I do not know the situation in Enfield, obviously, but I recognise the Building Schools for the Future that the hon. Gentleman describes. I tried to get BSF money for Darlington for three schools that badly needed it, and found the process absolutely tortuous. The process was perhaps too heavy and too rigorous, but it was there to ensure that resources went to the schools that needed them most. We had to demonstrate that the places we were creating and building capacity for would be needed, that we were not creating surplus places and there was demand for places in those schools, and that the right decision would not have been to go and expand another popular school somewhere else. I accept the hon. Gentleman’s criticism of BSF up to a point, but this Government have gone too far the other way. There needs to be some kind of procedure to ensure that money is spent where it is needed, and I have not heard any real answer to that throughout the debate.
Is the hon. Lady aware that in my constituency there were, I think, six secondary schools, and that from today there are seven? The reason their number has grown—the reason we needed a new school—was that one school was good and five were poor. The creation of a new school will give the other children the chance to do well.
I am not familiar with the situation in the hon. Gentleman’s constituency, and he did not actually tell me where his constituency was, so I am slightly disadvantaged, but I support the idea of looking at the choices parents make, and where there is pressure on a small but popular school, I favour its expansion to enable parental choice, if that can be done without harming the educational standards of the students already there. Opposition Members have supported that approach in their constituencies for years, so I do not see it as a point of debate.
My concern is about the standard of education afforded to children being taught in extremely large classes. I queried our briefing on this debate, which said there were classes of 70, and I could not believe it possible—it is not something I have ever witnessed—but I was assured that it was happening. If so, it is an urgent problem that must be addressed immediately. It would be galling if hon. Members, such as my hon. Friend the Member for Lewisham East (Heidi Alexander), saw money being spent in other boroughs, while her parents cannot get their children into classes of reasonable sizes.

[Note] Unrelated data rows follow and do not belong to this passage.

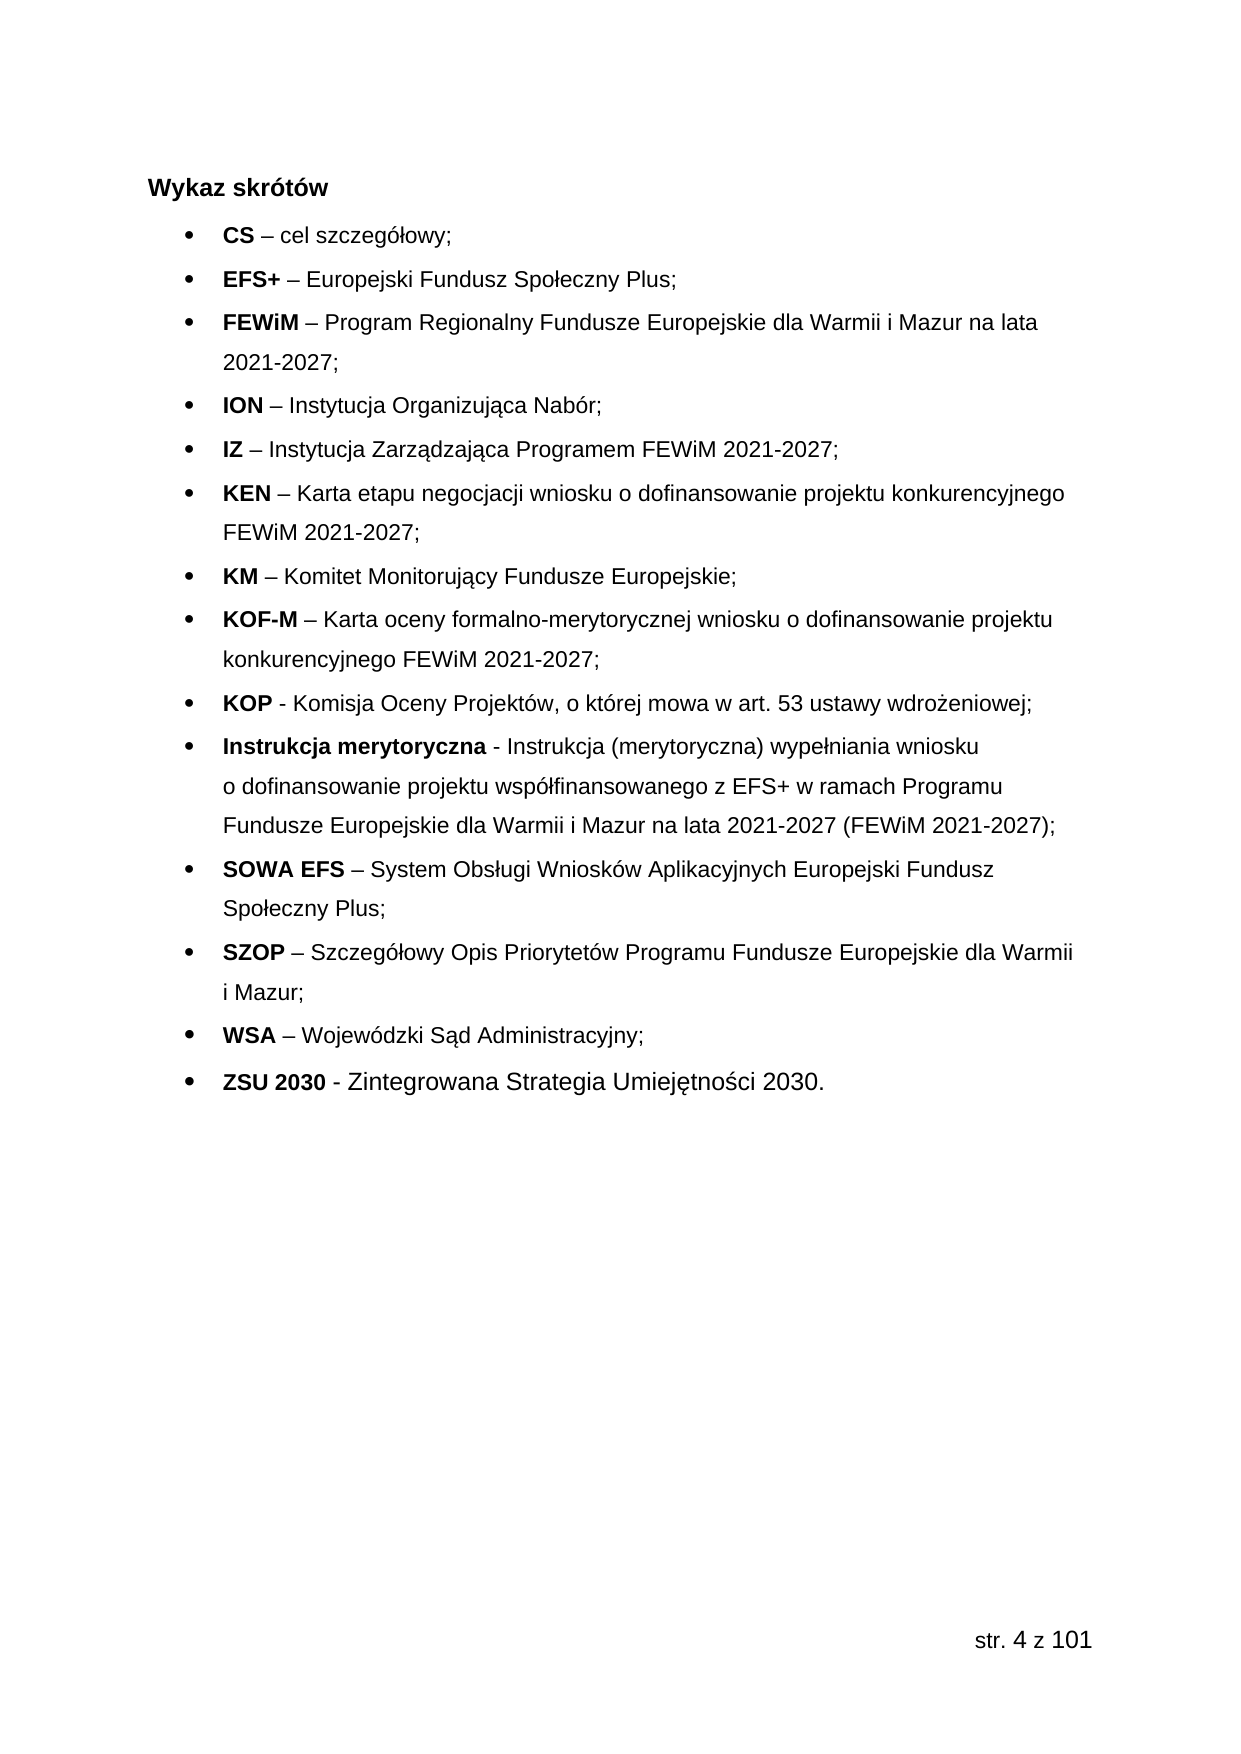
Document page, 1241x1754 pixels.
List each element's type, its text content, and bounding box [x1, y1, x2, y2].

list IZ – Instytucja Zarządzająca Programem FEWiM 2021-2027; [185, 436, 1093, 462]
list SZOP – Szczegółowy Opis Priorytetów Programu Fundusze Europejskie dla Warmii i Mazur; [185, 939, 1093, 1005]
list KOP - Komisja Oceny Projektów, o której mowa w art. 53 ustawy wdrożeniowej; [185, 689, 1093, 716]
list ZSU 2030 - Zintegrowana Strategia Umiejętności 2030. [185, 1067, 1093, 1095]
list EFS+ – Europejski Fundusz Społeczny Plus; [185, 266, 1093, 292]
list KM – Komitet Monitorujący Fundusze Europejskie; [185, 563, 1093, 589]
list ION – Instytucja Organizująca Nabór; [185, 392, 1093, 419]
list KEN – Karta etapu negocjacji wniosku o dofinansowanie projektu konkurencyjnego FEWiM 2021-2027; [185, 480, 1093, 546]
text Wykaz skrótów [148, 173, 1093, 201]
list Instrukcja merytoryczna - Instrukcja (merytoryczna) wypełniania wniosku o dofinansowanie projektu współfinansowanego z EFS+ w ramach Programu Fundusze Europejskie dla Warmii i Mazur na lata 2021-2027 (FEWiM 2021-2027); [185, 733, 1093, 838]
list WSA – Wojewódzki Sąd Administracyjny; [185, 1022, 1093, 1049]
list SOWA EFS – System Obsługi Wniosków Aplikacyjnych Europejski Fundusz Społeczny Plus; [185, 856, 1093, 922]
list CS – cel szczegółowy; [185, 222, 1093, 248]
list KOF-M – Karta oceny formalno-merytorycznej wniosku o dofinansowanie projektu konkurencyjnego FEWiM 2021-2027; [185, 606, 1093, 672]
list FEWiM – Program Regionalny Fundusze Europejskie dla Warmii i Mazur na lata 2021-2027; [185, 309, 1093, 375]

It might seem like we are picking at a sore just to make a political point, but that is not it; this is about the future and what it signals not just for young people being educated now, but for all children as they progress through their school careers. We must nip this problem in the bud because if it continues it will only get worse, and children’s secondary education will be affected far more. Schools are probably managing quite well now, so this is more about the future than the argument over free schools or what the last Labour Government spent on school buildings. I am proud of what that Government achieved. In 1997, we had outdoor toilets in schools in Darlington, but we rebuilt, I think, every primary school in the town. Outcomes for young people and children there have soared ever since; the achievement gap between the highest and lowest achievers has narrowed, and the achievement of the top kids has got even better. That is a great record, and I am very proud of it, and it would be a shame if we let something like class sizes prevent that opportunity from being afforded to young people growing up now.